Il competente COA, chiamato a pronunciarsi a seguito dell'esposto del collega, riteneva le motivazioni addotte dall'incolpato nella sua memoria difensiva non idonee a giustificare il suo operato, ovverosia l'aver volontariamente usato espressioni sconvenienti e offensive nei confronti del collega e per avere adottato nei confronti di questi un comportamento non informato a un corretto rapporto di colleganza.

Rinvenuto nella condotta dell'incolpato un "palese intento denigratorio e canzonatorio" il COA comminava all'avvocato la sanzione dell'avvertimento.


Il CNF, pronunciandosi del ricorso del legale, rinviene i precetti deontologici contestati in quelli cristallizzati negli artt. 9 ("Doveri di probità, dignità, decoro e indipendenza"), 19 ("Doveri di lealtà e correttezza con i colleghi e le Istituzioni forensi") e 52 ("Divieto di uso di espressioni offensive o sconvenienti"), quest'ultimo, tipizzato, sanzionato con la censura.


Inutile per il ricorrente affermare di aver utilizzato l'espressione contestata in tono scherzoso, essendo stato lo stesso collega a definirsi tale in precedenza: secondo il CNF, ciò non legittima comunque un terzo soggetto a utilizzare tale espressione contro di lui.

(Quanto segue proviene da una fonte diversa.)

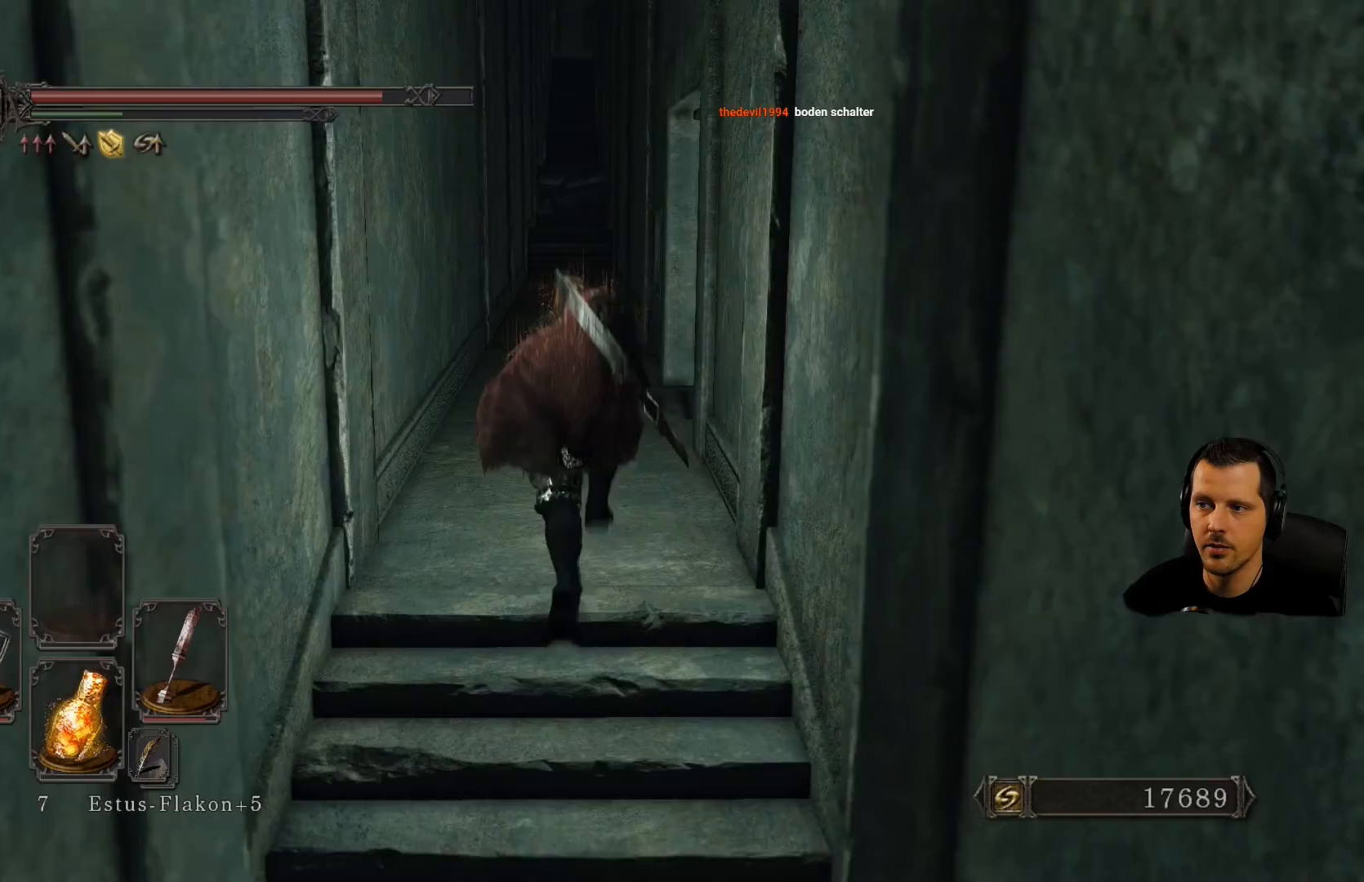
Gameplay with a controller (PlayStation layout); each line is a JSON object with the inputs held at the frame after it. "events" lists button and stick changes between this image and that frame as [ms after this image, input, new state], when the widget could be followed in between. Not read: L3 R3.
{"buttons": ["CIRCLE"], "left_stick": "up", "right_stick": "center", "events": []}
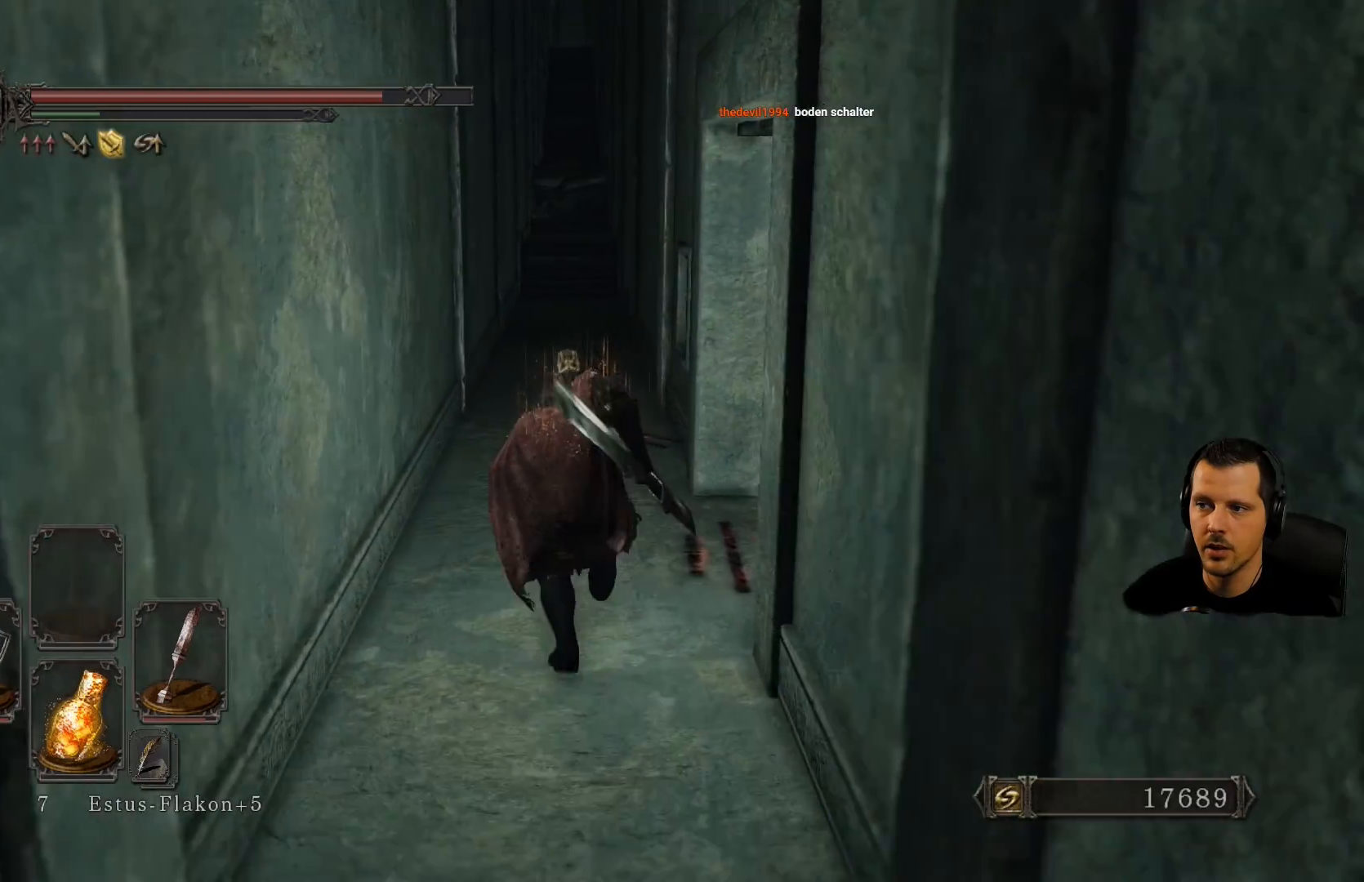
{"buttons": ["CIRCLE"], "left_stick": "up", "right_stick": "center", "events": []}
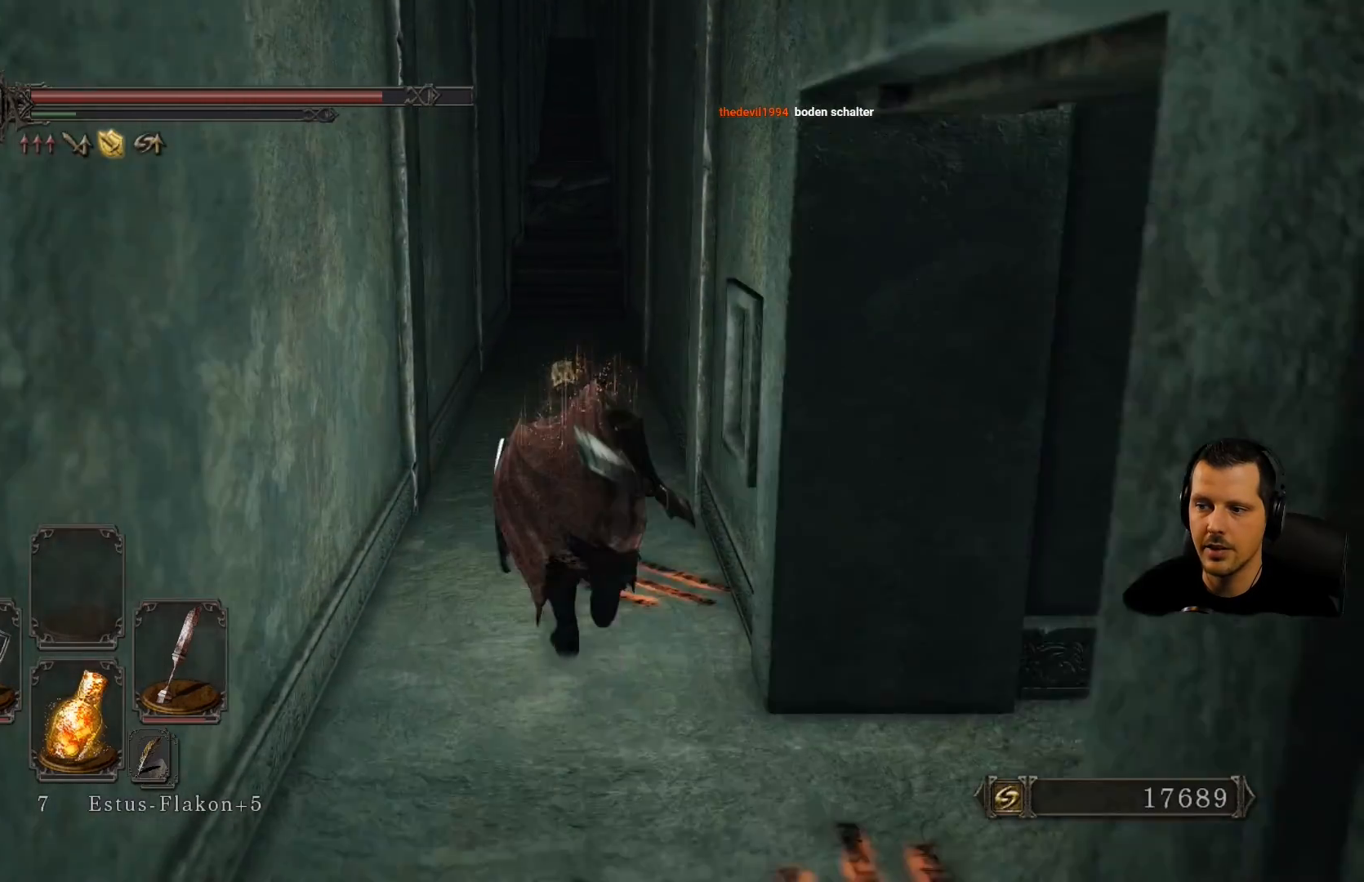
{"buttons": [], "left_stick": "up", "right_stick": "center", "events": [[233, "CIRCLE", "up"]]}
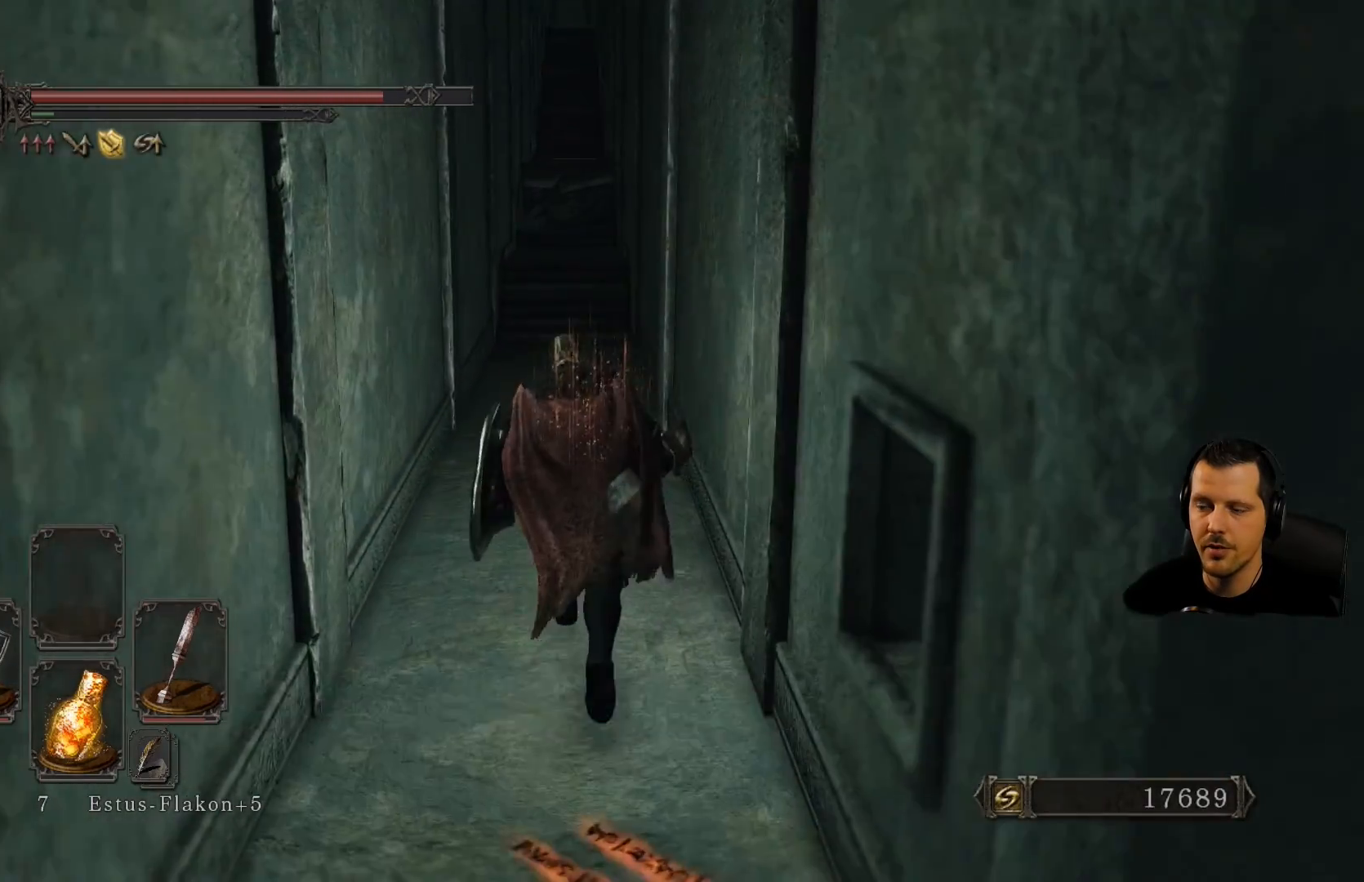
{"buttons": [], "left_stick": "up", "right_stick": "center", "events": []}
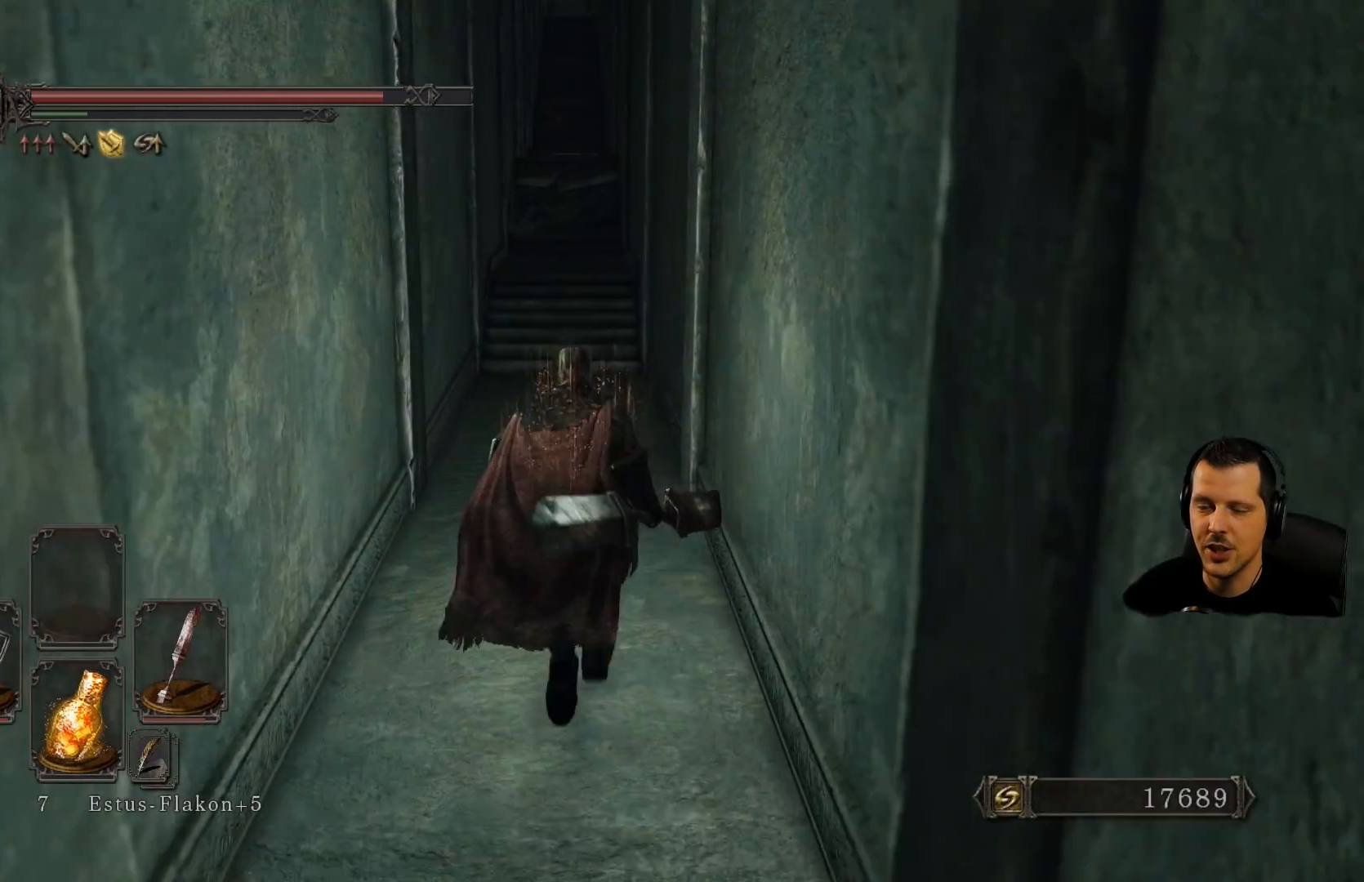
{"buttons": [], "left_stick": "up", "right_stick": "center", "events": []}
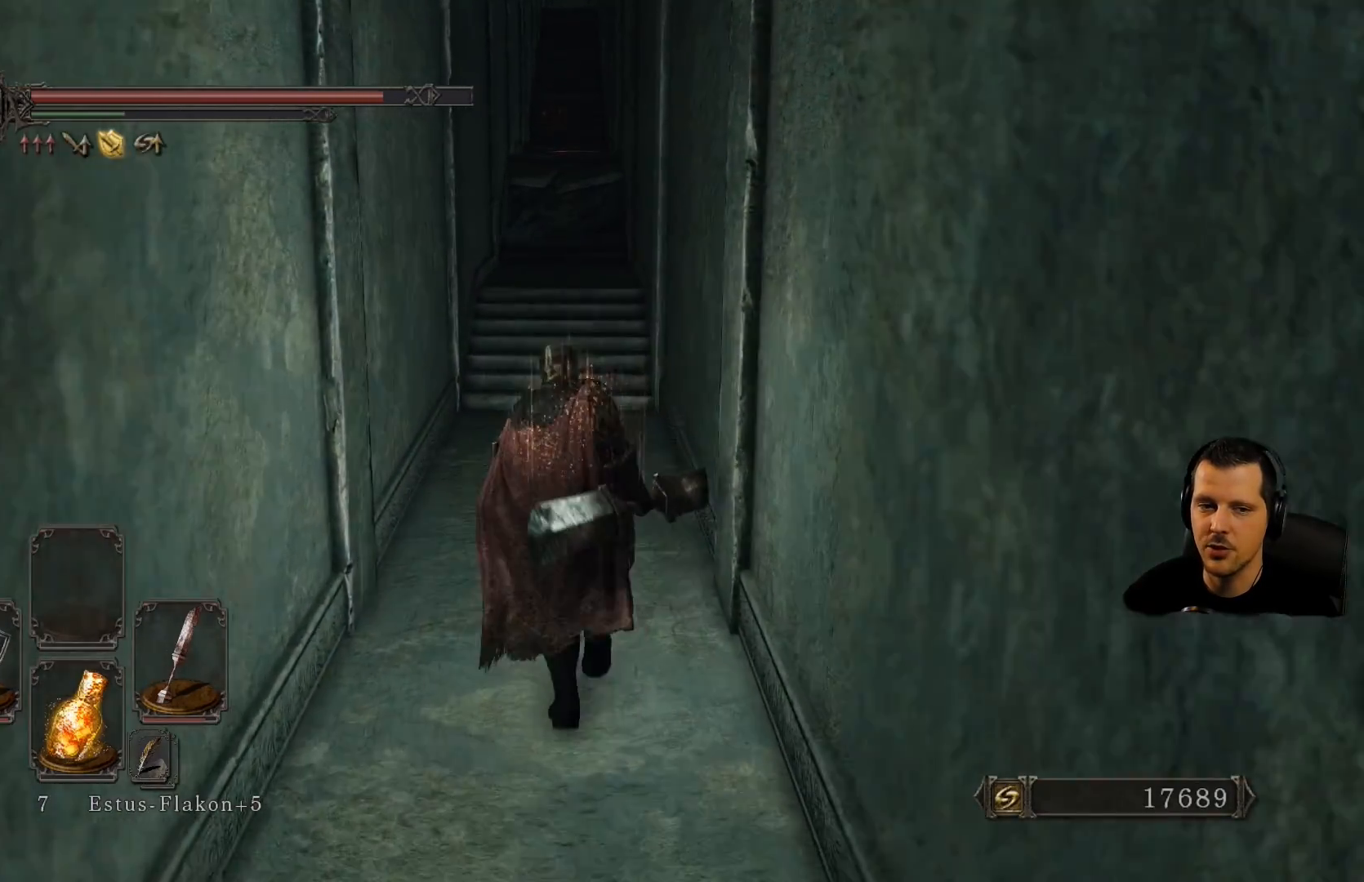
{"buttons": [], "left_stick": "up", "right_stick": "center", "events": []}
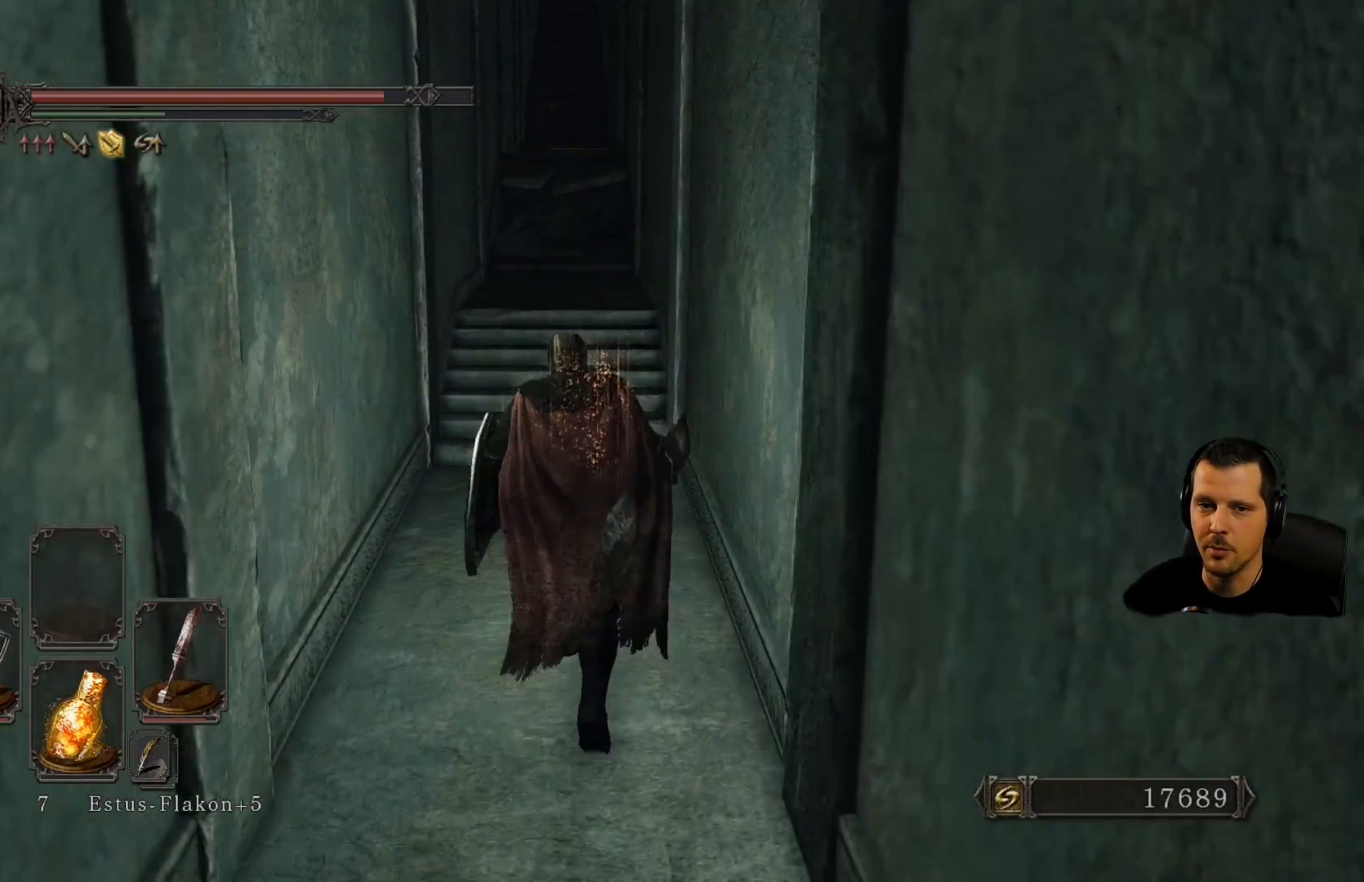
{"buttons": [], "left_stick": "up-left", "right_stick": "center", "events": [[417, "left_stick", "up-left"]]}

Né tantomeno, sottolinea il Collegio, la condotta dell'imputato può considerarsi manifestazione dell'esercizio del diritto di difesa: nonostante l'avvocato possa contrastare e criticare l'operato della controparte nell'esercizio del proprio dovere, "tale libertà non può di certo tradursi nella facoltà di utilizzare espressioni sconvenienti ed offensive nei confronti della controparte".


Pertanto, conclude il provvedimento, nel caso di specie appare del tutto inutile nella dialettica processuale l'utilizzo dell'espressione "mediocre cultore del diritto", che assume solo una valenza denigratoria. Inoltre, le circostanze addotte dal ricorrente non escludono l'animus iniuriandi in quanto risulta implicito l'intento volto a deridere e insultare il collega, utilizzando la sua stessa espressione.


Tale condotta compromette il decoro di tutta la classe forense, alla quale appartiene il ricorrente e, pertanto, il Consiglio Nazionale Forense ritiene di confermare la responsabilità disciplinare dell'incolpato e di confermare la sanzione dell'avvertimento che appare congrua.